First of all someone having cancer does not mean they make you unhappy. You may be sad that they are sick but their actions to do not cause you to be unhappy.
I agree that happiness is something you gain and lose. But if your marriage as a whole is less happy than unhappy, then you are not with the right person IMO.
If someone dreads coming home every day because he hates his wife, but she has forced him to go to church every week, volunteer at a local charity, and made him lose 30 pounds does that mean he should stay in the marriage?
To me the answer is no because there could be someone out there that can make him a better person and not make him unhappy at the same time.
I bolded the above to emphasize a major point. If someone was unhappy about those things, then that is when the "marriage" part needs to happen. The partnership needs to about communication and figuring out how both people coexist. What you are insinuating is that two individuals must act as separate people, with the sole purpose of making each other happy. That is not marriage, that is being lovers. That's why so many people get divorced, is they cannot separate the two.
Furthermore, if the above example is happening to a husband, the action shouldn't be divorce simply because he doesn't like the changes his wife wants him to make. How did we get to this place in society where this is the common thought process? As Whiskey mentioned, if you don't have unhappiness, then you aren't working hard enough on your marriage. The union has never, and will never, be about living a carefree lifestyle of unlimited happiness. It's always been about working with a life partner to become better human beings. That means you have to make changes, you have to work past unhappiness and you have to stick to it even when they make you unhappy. Because that is what you vowed to do. If your marriage is based simply on personal happiness, then you certainly shouldn't be married in a church. As one of major themes of a christian marriage is "to have and to hold from this day forward,
for better, for worse, for richer, for poorer, in sickness and in health". Nowhere does it say, "well... make sure you're happy or you're with the wrong person and you should find someone else". You should have figured that out before you made a vow to take on a lifelong mission of working through all situations, whether good or bad.

* **Data to examine**:
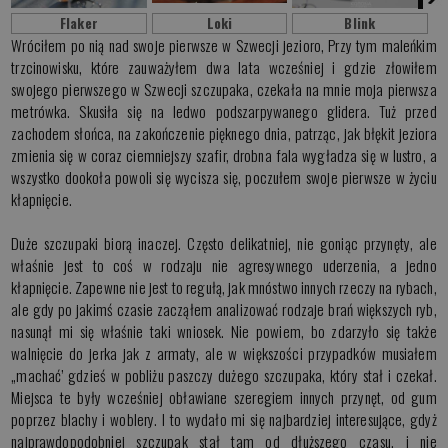
Flaker
Loki
Blink
Wróciłem po nią nad swoje pierwsze w Szwecji jezioro, Przy tym maleńkim
trzcinowisku, które zauważyłem dwa lata wcześniej i gdzie złowiłem
swojego pierwszego w Szwecji szczupaka, czekała na mnie moja pierwsza
metrówka. Skusiła się na ledwo podszarpywanego glidera. Tuż przed
zachodem słońca, na zakończenie pięknego dnia, patrząc, jak błękit jeziora
zmienia się w coraz ciemniejszy szafir, drobna fala wygładza się w lustro, a
wszystko dookoła powoli się wycisza się, poczułem swoje pierwsze w życiu
kłapnięcie.
Duże szczupaki biorą inaczej. Często delikatniej, nie goniąc przynęty, ale
właśnie jest to coś w rodzaju nie agresywnego uderzenia, a jedno
kłapnięcie. Zapewne nie jest to regułą, jak mnóstwo innych rzeczy na rybach,
ale gdy po jakimś czasie zacząłem analizować rodzaje brań większych ryb,
nasunął mi się właśnie taki wniosek. Nie powiem, bo zdarzyło się także
walnięcie do jerka jak z armaty, ale w większości przypadków musiałem
„machać’ gdzieś w pobliżu paszczy dużego szczupaka, który stał i czekał.
Miejsca te były wcześniej obławiane szeregiem innych przynęt, od gum
poprzez blachy i woblery. I to wydało mi się najbardziej interesujące, gdyż
najprawdopodobniej szczupak stał tam od dłuższego czasu, i nie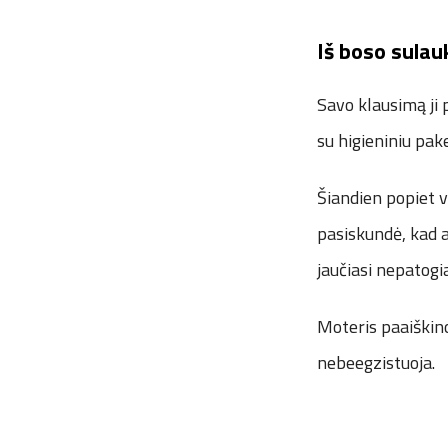
Iš boso sulau
Savo klausimą ji p
su higieniniu pa
Šiandien popiet v
pasiskundė, kad aš
jaučiasi nepatogi
Moteris paaiškino
nebeegzistuoja.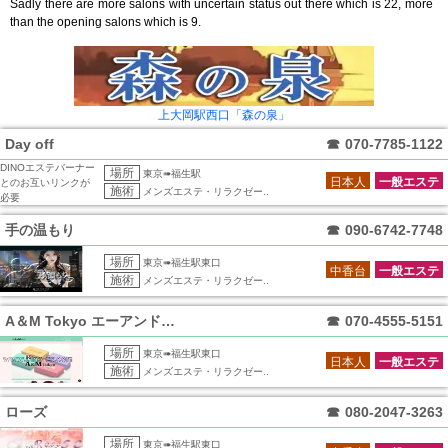
Sadly there are more salons with uncertain status out there which is 22, more
than the opening salons which is 9.
上大岡駅西口「森の泉」
Day off
☎
070-7785-1122
DINOエステバーナー
場所
東京➠福生駅
日本人
一般エステ
とのお互いリンクが
施術
メンズエステ・リラクゼー..
必要
手の温もり
☎
090-6742-7748
場所
東京➠福生駅東口
中香台
一般エステ
施術
メンズエステ・リラクゼー..
A＆M Tokyo エーアンドエムトーキ
☎
070-4555-5151
場所
東京➠福生駅東口
日本人
一般エステ
施術
メンズエステ・リラクゼー..
ローズ
☎
080-2047-3263
場所
東京➠福生駅東口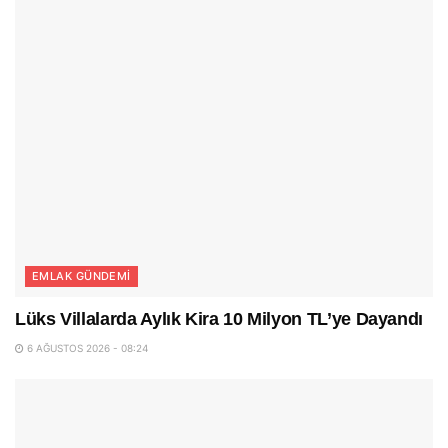
EMLAK GÜNDEMI
Lüks Villalarda Aylık Kira 10 Milyon TL’ye Dayandı
6 AĞUSTOS 2026 - 08:24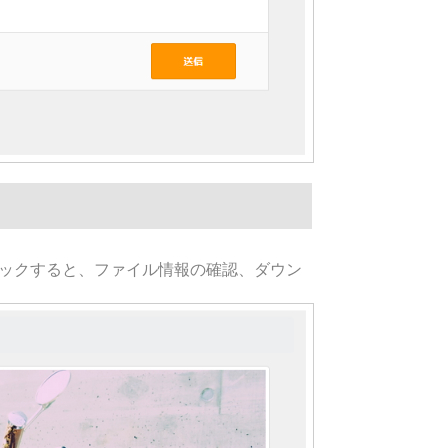
ックすると、ファイル情報の確認、ダウン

* **Task directions**: Please rewrite the part of the post on marriage and happiness that begins at "If someone dreads" and ends after "separate the two.", putting "spouse" in place of "wife".

* **Your solution**:
If someone dreads coming home every day because he hates his spouse, but she has forced him to go to church every week, volunteer at a local charity, and made him lose 30 pounds does that mean he should stay in the marriage?
To me the answer is no because there could be someone out there that can make him a better person and not make him unhappy at the same time.
I bolded the above to emphasize a major point. If someone was unhappy about those things, then that is when the "marriage" part needs to happen. The partnership needs to about communication and figuring out how both people coexist. What you are insinuating is that two individuals must act as separate people, with the sole purpose of making each other happy. That is not marriage, that is being lovers. That's why so many people get divorced, is they cannot separate the two.